The last official holiday of Golden Week in Japan didn't become a national holiday until 1948, even though it has been practiced in Japan for centuries. Dates varied on the lunar calendar until Japan switched to the Gregorian calendar in 1873 and settled on May 5.

On Children's Day, cylindrical flags in the shape of carp known as koinobori are flown on poles. The father, mother, and each child are represented by a colorful carp flown in the wind. Originally, the day was just Boys' Day and girls had Girls' Day on March 3. The days were combined in 1948 to modernize and celebrate all children.

koi shaped flag during the Japanese event, Children's Day.

k-ko / Getty Images

Traveling During Golden Week

Transportation is at capacity during Golden Week, and room prices skyrocket to accommodate the influx of Japanese travelers. Rural destinations off the tourist path aren't as affected by Golden Week, but trains and flights will be packed as people leave big cities and return home to visit their families.

Just as Lunar New Year travel (chunyun) affects popular destinations throughout Asia, the effects of Golden Week also spill outside of Japan. Top destinations as far away as Thailand and California will see more Japanese travelers that week.

The only real way to avoid the traveling masses during Golden Week in Japan is to schedule around the popular holiday and choose a more ideal time to explore the country.

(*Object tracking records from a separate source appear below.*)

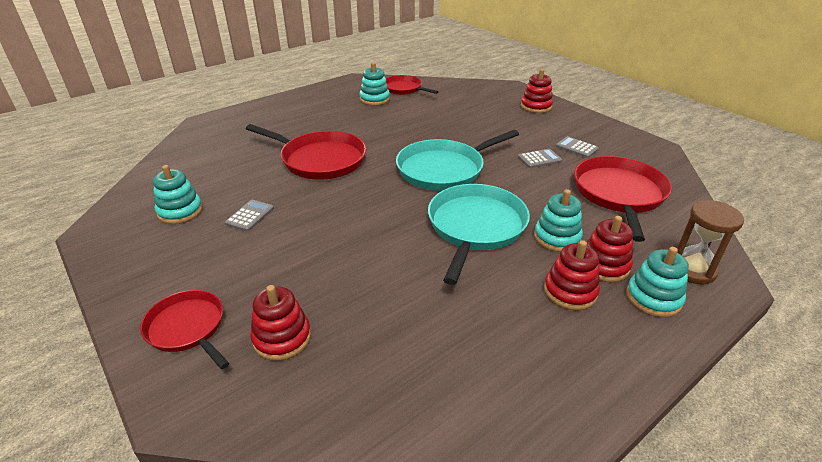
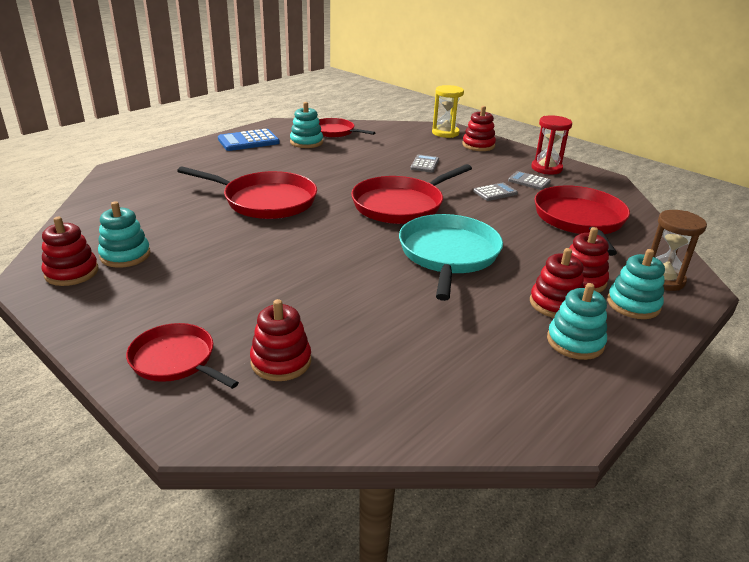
camera: 10 degrees left, 5 degrees down
(129, 227) = (71, 272): none -> red stacking toy
(250, 216) = (206, 256): grey calculator -> grey calculator (424, 164)
(323, 97) = (248, 141): none -> blue calculator
(444, 169) = (401, 205): turquoise pan -> red pan
(507, 92) = (445, 133): none -> yellow hourglass
(557, 237) = (530, 260): turquoise stacking toy -> turquoise stacking toy (575, 342)
(598, 134) = (546, 168): none -> red hourglass

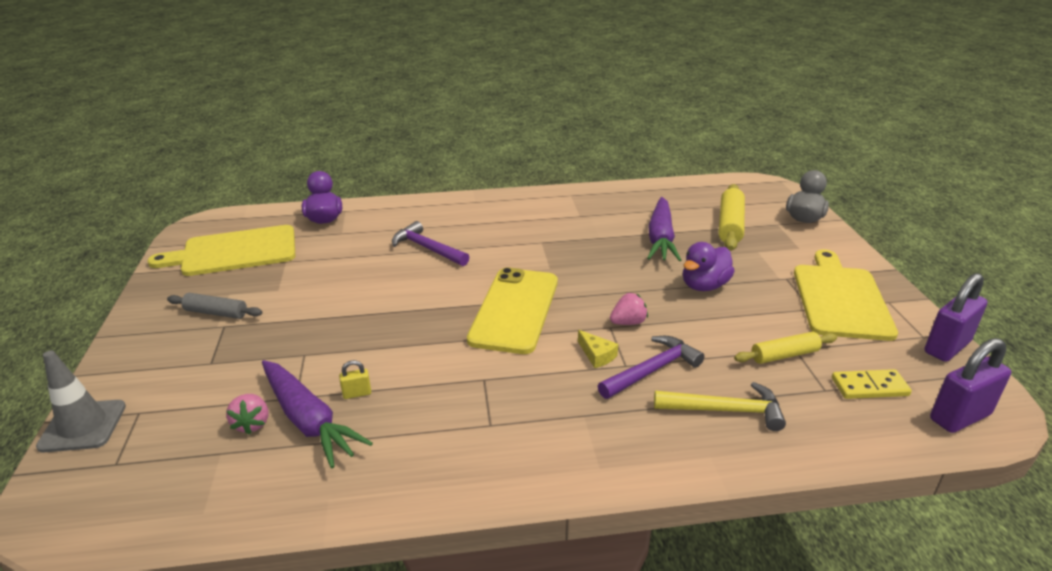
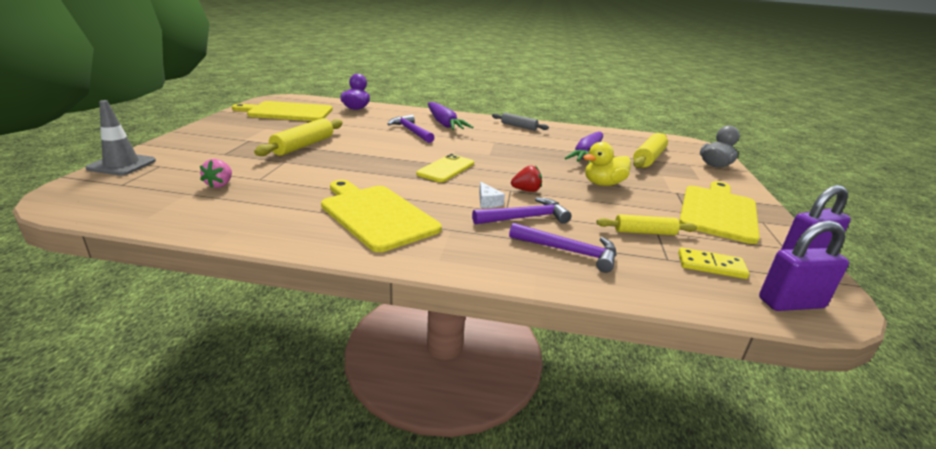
camera: 15 degrees right, 5 degrees down
(216, 313) = (249, 134): grey rolling pin -> grey rolling pin (518, 126)
(307, 316) = (303, 146): none -> yellow rolling pin
(308, 420) = (256, 191): purple carrot -> purple carrot (444, 123)
(357, 393) = (300, 185): yellow padlock -> none
(485, 418) = (376, 215): none -> yellow cutting board
(515, 310) = (446, 169): yellow phone -> yellow phone, size x0.63
(597, 355) = (488, 202): yellow cheese -> white cheese
(628, 322) = (526, 190): pink strawberry -> red strawberry
(704, 286) = (603, 184): purple duck -> yellow duck
(725, 410) = (569, 251): yellow hammer -> purple hammer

Traveling through Japan just two weeks before or after the holidays will make a world of difference in the crowds and prices, so it's worth moving your dates around if you're flexible.

Suppose you do plan to vacation in Japan during this hectic time. In that case, you'll need to book your airfare and accommodations well in advance, and it may be a good idea to try to purchase train tickets before you land if you want to visit more than one popular city on your trip. You can also book reservations at some restaurants and even buy tickets for some popular attractions before you arrive to ensure you get to see everything on your itinerary.